# Irreducible representation and dimension of image space

Let $G$ be a finite group, $F$ a field of characteristic $0$ or of relatively prime to $|G|$.

Let $\rho:G\rightarrow {\rm GL}_n(F)$ be an irreducible representation of $G$.

Extend $\rho$ to algebra homomorphism $\rho_1:F[G]\rightarrow M_n(F)$.

(*) If $F$ is algebraically closed then $\rho_1$ is surjective..

(**) If $F$ is not algebraically closed, then $\rho_1(F[G])$ is not necessarily $M_n(F)$ but it is certainly a subspace of $M_n(F)$.

Example: Let $\rho:\langle x:x^4\rangle\rightarrow {\rm GL}_2(\mathbb{Q})$ be given by $$\rho(x)=\begin{bmatrix} 0 & 1\\ -1 & 0\end{bmatrix}.$$ We can see that $\rho(1)=I, \rho(x^2)=-I$ and $\rho(x^3)=-\rho(x)$. Thus, among the images of $\rho$,only $\rho(1)$ and $\rho(x)$ are independent in $M_2(\mathbb{Q})$, and so spans a subspace of dimension $2$ in $M_2(\mathbb{Q})$.

This forced me to think about: What this $2$ has to do with $G=\langle x:x^4=1\rangle$?

To state question:

If $\rho_1(F[G])$ is proper subspace of $M_n(F)$, how is its dimension is related to group $G$? Is this dimension of image of $F[G]$ well studied for irreducible representations?

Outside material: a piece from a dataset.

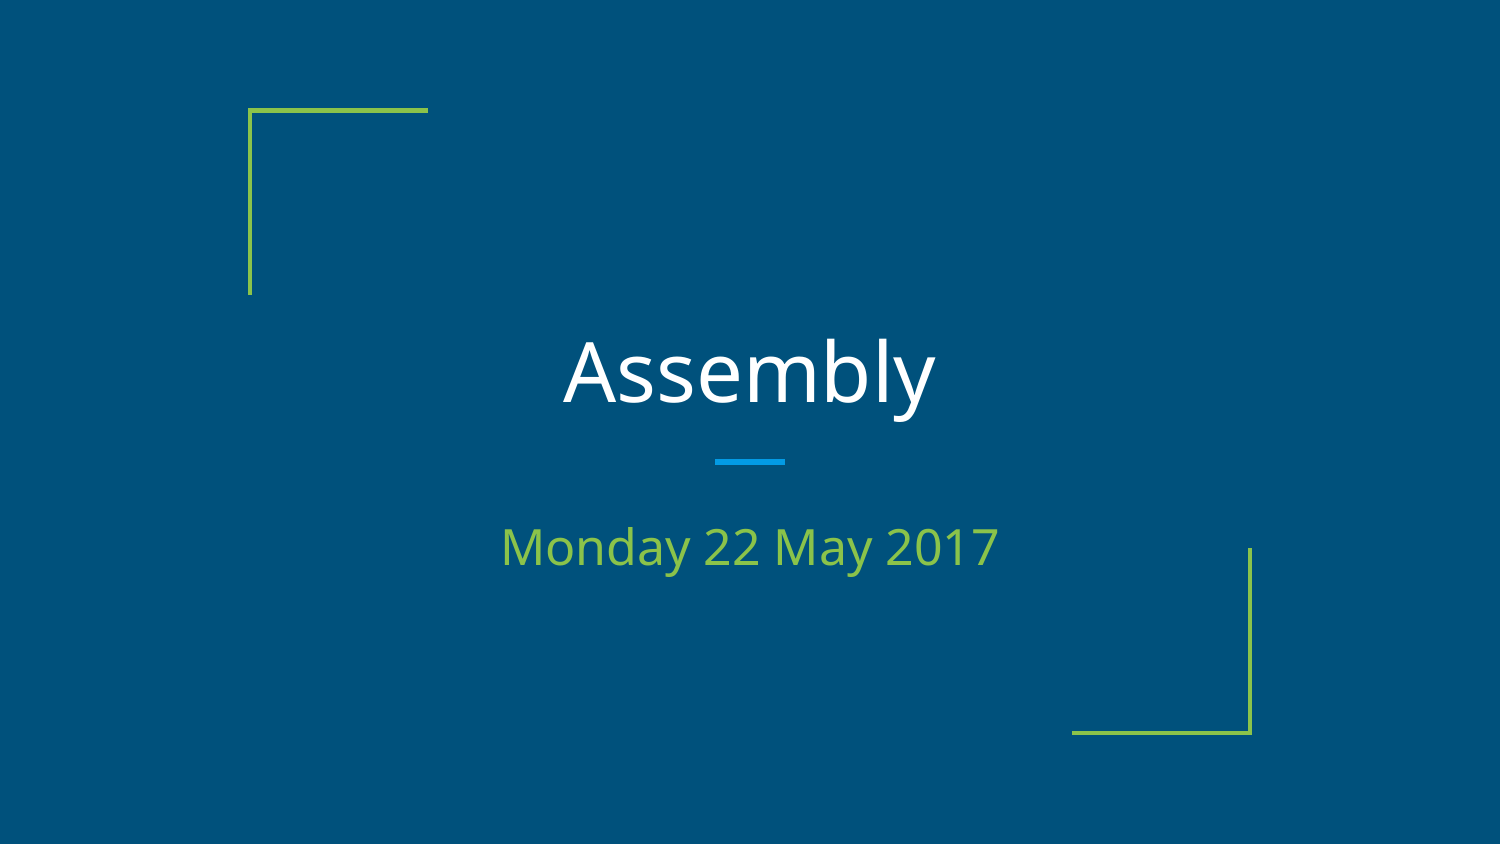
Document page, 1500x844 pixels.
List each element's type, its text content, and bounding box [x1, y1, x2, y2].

title Assembly [275, 195, 1225, 435]
subtitle Monday 22 May 2017 [275, 500, 1225, 650]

In this case we have the dimension of the second $4$th cyclotomic polynomial $\Phi_4(X)=X^2+1$. For cyclic groups of order $n$, one can construct a representation with dimension is the degree of the $k$th cyclotomic polynomial for any $k|n$. This follows from factoring $$X^n-1=\prod_{k|n}\Phi_k(X).$$
In the case at hand, observe that $$\mathbb{Q}G\cong\mathbb{Q}[X]/(X^4-1)\cong\mathbb{Q}[X]/(X-1)\oplus\mathbb{Q}[X]/(X+1)\oplus\mathbb{Q}[X]/(X^2+1),$$ where the last isomorphism is the Chinese remainder theorem. The representation in question is obtained by letting $x\in G$ act on the last factor by multipication by $X$. It is two dimensional because $\deg(X^2+1)=2$. (The other two representations of this group are one dimensional with $x$ acting $\pm1$ and come from the other two factors.)
Observe that when $G=\langle x\mid x^3=1\rangle$, then $$\mathbb{Q}G\cong\mathbb{Q}[X]/(X^3-1)\cong\mathbb{Q}[X]/(X-1)\oplus\mathbb{Q}[X]/(X^2+X+1).$$ Let $G$ act on the last factor $V=\mathbb{Q}[X]/(X^2+X+1)$ so that the generator acts by left multiplication by $X$. A basis for $V$ is $\{1,X\}$ and $X^2=-X-1$, so the matrix for left multiplication by $X$ is $$\rho(x)= \begin{bmatrix}0&-1\\1&-1\end{bmatrix}.$$ Sure enough, $$\rho(x^2)=\begin{bmatrix}-1&1\\-1&0\end{bmatrix}=-\rho(x)-\rho(1),$$ and $\rho(x^3)=I$. Hence, we have obtained a two dimensional representation of $G$, the dimension corresponding to the degree of $\Phi_3(X)=X^2+X+1$.